Financial considerations influence nearly every aspect of our everyday lives — from where and how we work, to where we take our vacations, what we eat, and even how far we pursue our educations. That’s why it’s important to openly discuss money with not only your spouse, but also your children.
Sharing Money Matters with Your Spouse
When it comes to discussing financial issues with your spouse, it helps to categorize the topics and deal with them individually. Here are some of the key issues that should be regularly discussed:
- Spending habits: You both need to be on the same pathway toward your financial future, so it’s important to synchronize your spending habits. This may mean compromises along the way, as well as setting spending limits. It may also mean establishing rules about whether or not it’s necessary to check with each other before spending certain dollar amounts.
- Bookkeeping: If you’re both managing the finances, then in order to avoid bookkeeping snafus you should always let your spouse know what you’re doing, whether it concerns paying bills or applying for a credit card. No matter who does the accounting, you should also consult with each other regularly about your income-to-debt ratio.
- Setting financial goals: Whether you’re saving for a car or budgeting for your retirement, you both need to set the same priorities. Likewise, when it comes to wealth-building strategies such as investing, you should make your decisions jointly.
Talking to Your Kids About Money
It’s never too early to start talking to your kids about the importance of living according to your means. Here are some pointers to help you incorporate money discussions into your parent/child relationship:
- Practice what you preach. As a parent, your teachings will only be effective if you’re living up to them.
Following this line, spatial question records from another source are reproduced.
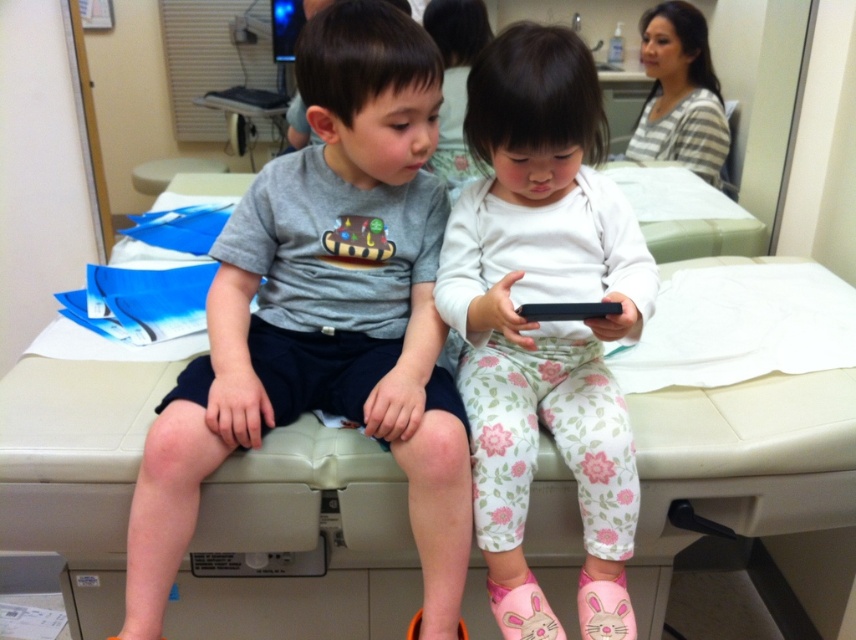
Question: Which object is farther from the camera taking this photo?

Choices:
 (A) gray matte shirt at center
 (B) black matte smartphone at center
 (C) white floral leggings at center

Answer: (A)

Question: Does white floral leggings at center have a larger size compared to black matte smartphone at center?

Choices:
 (A) no
 (B) yes

Answer: (B)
This means being financially responsible in every facet of your life, so that your kids can see the benefits of disciplined spending habits and responsible financial management.
- Keep the conversation age-appropriate. Use examples that your kids can relate to according to their ages. Also, make sure to talk to boys and girls in exactly the same way, because there’s nothing gender-specific about money management.
- Make money management an everyday thing. Whether you’re shopping at the grocery store or taking the kids out for a day of recreation, try to find ways to teach them about the value of a dollar, how credit cards work and the importance of budgeting.
- Demonstrate the benefits of saving. Today’s kids are overwhelmed not only by peer pressure, but also by commercials encouraging them to overspend. To counterbalance this, create situations where you can demonstrate how, by budgeting and saving money, the whole family is able to enjoy a game of miniature golf or an evening at the movies. In the end, real-life examples will trump peer pressure every time.
Whether the issue is debt, spending habits or financial management, the experts agree: Being open and honest about money matters is one of the keys — and a crucial one — to a successful family life. By discussing finances on a regular basis, you and your family will have a better understanding of how to work together to achieve your financial goals — and, in the end, reap the rewards.